# Do You Charge for Blades



## DrewD (Jun 10, 2007)

Not a sub, straight employee. I used all my own power tools except Tele-handler, generator and ladders/staging. Most of the tools he had were about 15 yrs old from when he first started his business and in horrible condition. It doens't matter now, I'm in college full time now so I'm not working. It just always bothered me I was using my blades cutting his material.


----------



## woodworkbykirk (Sep 17, 2008)

generally depends on the blade

if im going to be into demolition i charge for at least 5 recip blades and 1 or 2 circ saw blades

drill bits, depends on the job. if im doing a deck or bolt laminating beams i charge for a few spade bits as ive gone through several doing this sort of thing. same goes for tile bits if i have to install floor door stoppers or hammer drill bits for driving expansion bolts

i always allow for wear and tear on my tools, if a job goes smooth the money from that goes towards fresh chop saw blades or sharpening, or sometimes a accessory for them, even a new router bit profile


a while back i worked for one general who nearly refused to buy recip blades or circ saw blades, we would be starting a big reno where the first 3 days was full out demo and he would bring 1 recip blades and say " thats all your getting make it last" or " back when i was your age we didnt have recips so you get to learn to do things the old way". as for circ saw blades, he would use the same blade wed use for cutting a deck off that we would use for cutting shelving.... i would buy blades myself and he couldnt understand why i was unhappy working their. most of the jobs were budget jobs and i would have to kick and scream for fasteners even at the start of a job


----------



## Warren (Feb 19, 2005)

I don't do it unless its something outside of the norm like cutting brick or a cast iron stack. Even then if I have a blade from the previous job, I wont charge for it again. Contractors hate getting nickled and dimed and I make it my policy to include these items in my bid price so there is never a surprise. If your doing T&M maybe you need to raise your hourly rate by 50 cents if yours isn't high enough to cover these odds and ends.
I think we all have a pretty good idea before a job even starts as to how many bits and blades we will go through. I generally by blades in large quantities on ebay or buy em when they are marked down. I like to have plenty in my shop so that I don't have to make frequent trips to the Depot. These trips cost more money than the blades generally. Whats next, are we gonna charge for each individual nail and screw?


----------



## Leo G (May 12, 2005)

Warren said:


> I think we all have a pretty good idea before a job even starts as to how many bits and blades we will go through.
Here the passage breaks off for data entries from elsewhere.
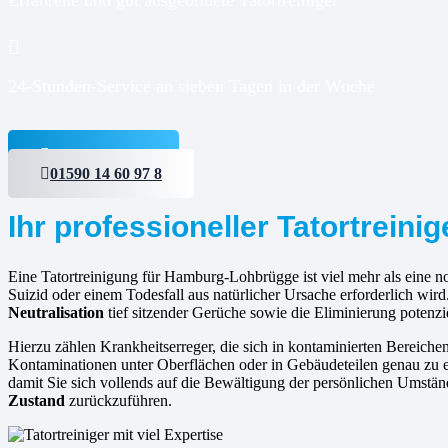
24-Stunden-Service an sieben Tagen in der Woche
Jetzt anfragen
01590 14 60 97 8
Ihr professioneller Tatortrein
Eine Tatortreinigung für Hamburg-Lohbrügge ist viel mehr als eine no
Suizid oder einem Todesfall aus natürlicher Ursache erforderlich wi
Neutralisation
tief sitzender Gerüche sowie die Eliminierung potenzi
Hierzu zählen Krankheitserreger, die sich in kontaminierten Bereic
Kontaminationen unter Oberflächen oder in Gebäudeteilen genau zu er
damit Sie sich vollends auf die Bewältigung der persönlichen Umstän
Zustand
zurückzuführen.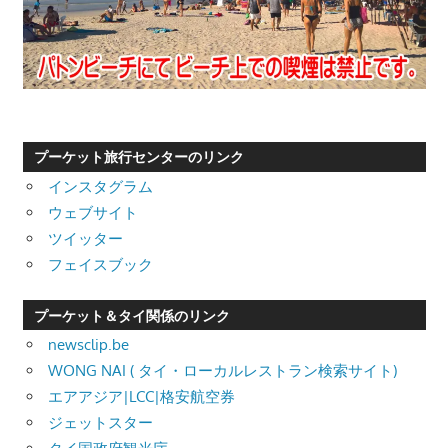
プーケット旅行センターのリンク
インスタグラム
ウェブサイト
ツイッター
フェイスブック
プーケット＆タイ関係のリンク
newsclip.be
WONG NAI ( タイ・ローカルレストラン検索サイト)
エアアジア|LCC|格安航空券
ジェットスター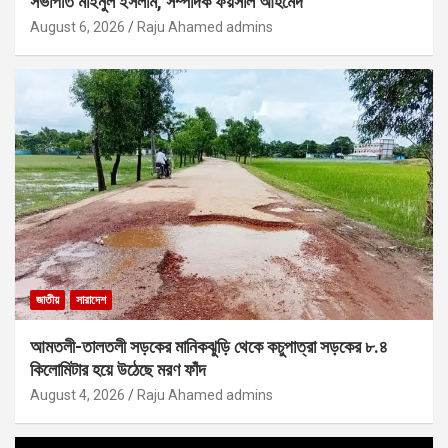
সভাপতি মাইনুল ইসলাম, সম্পাদক ফয়সাল আহমেদ
August 6, 2026
Raju Ahamed admins
জাতীয়
সারাদেশ
আমতলী-তালতলী সড়কের মানিকঝুড়ি থেকে কচুপাত্রা সড়কের ৮.৪
কিলোমিটার হয়ে উঠেছে মরণ ফাঁদ
August 4, 2026
Raju Ahamed admins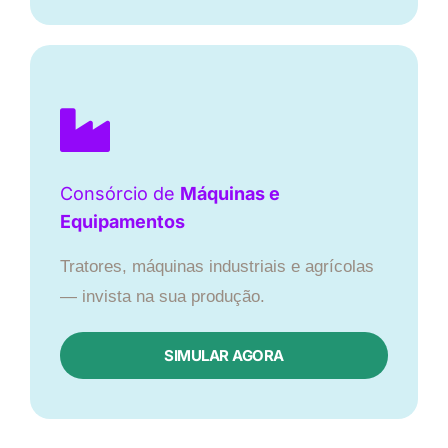
Consórcio de
Máquinas e
Equipamentos
Tratores, máquinas industriais e agrícolas
— invista na sua produção.
SIMULAR AGORA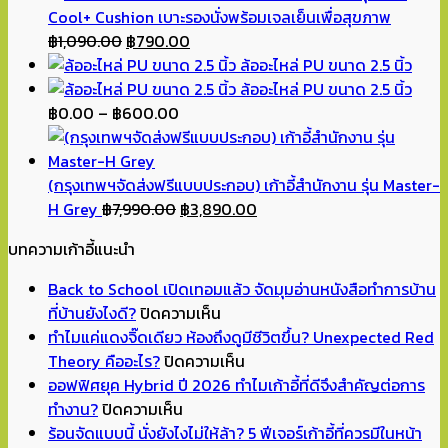
Cool+ Cushion เบาะรองนั่งพร้อมเจลเย็นเพื่อสุขภาพ
Original
Current
฿
1,090.00
฿
790.00
price
price
ล้ออะไหล่ PU ขนาด 2.5 นิ้ว
was:
is:
ล้ออะไหล่ PU ขนาด 2.5 นิ้ว
฿1,090.00.
Price
฿790.00.
฿
0.00
–
฿
600.00
range:
฿0.00
through
(กรุงเทพฯจัดส่งฟรีแบบประกอบ) เก้าอี้สำนักงาน รุ่น Master-
฿600.00
Original
Current
H Grey
฿
7,990.00
฿
3,890.00
price
price
บทความเก้าอี้แนะนำ
was:
is:
฿7,990.00.
฿3,890.00.
Back to School เปิดเทอมแล้ว จัดมุมอ่านหนังสือทำการบ้าน
บน
ที่บ้านยังไงดี?
ปิดความเห็น
Back
ทำไมแค่แดงจิ๊ดเดียว ห้องถึงดูมีชีวิตขึ้น? Unexpected Red
to
บน
Theory คืออะไร?
ปิดความเห็น
School
ทำไม
ออฟฟิศยุค Hybrid ปี 2026 ทำไมเก้าอี้ที่ดีจึงสำคัญต่อการ
บน
เปิด
แค่
ทำงาน?
ปิดความเห็น
ออฟฟิศ
เทอม
แดง
ร้อนจัดแบบนี้ นั่งยังไงไม่ให้ล้า? 5 ฟีเจอร์เก้าอี้ที่ควรมีในหน้า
But then there are the times that you can't imagine that what you have with you won't do the job. 

I had a railing to build and put on a preformed concrete stairs, only three steps and a landing. I was going to tapcon two stretchers on each side and attach the posts to that. I figured 6 tapcons on each side should do it. I had the carbide drill and a hammer drill. I was getting about 3/8" into the concrete before I smoked the first bit. I got out my spare and was a bit more careful. I was getting the same 3/8" depth and then I would have to stop and hone it sharp again with my diamond stone. Took forever. And if I didn't have the stone with me I would have gone through 20 or so bits. 

I found out later that the rock inside the steps was quarts instead of trap rock. So now I knew why I couldn't drill into it. But I figured I'd have those holes drilled in about 20 minutes or less, should have been about 12. It took me a a little more than an hour to drill the 6 holes.

Railings are still there 14 years later though. Got a real good grip into that quartz.


----------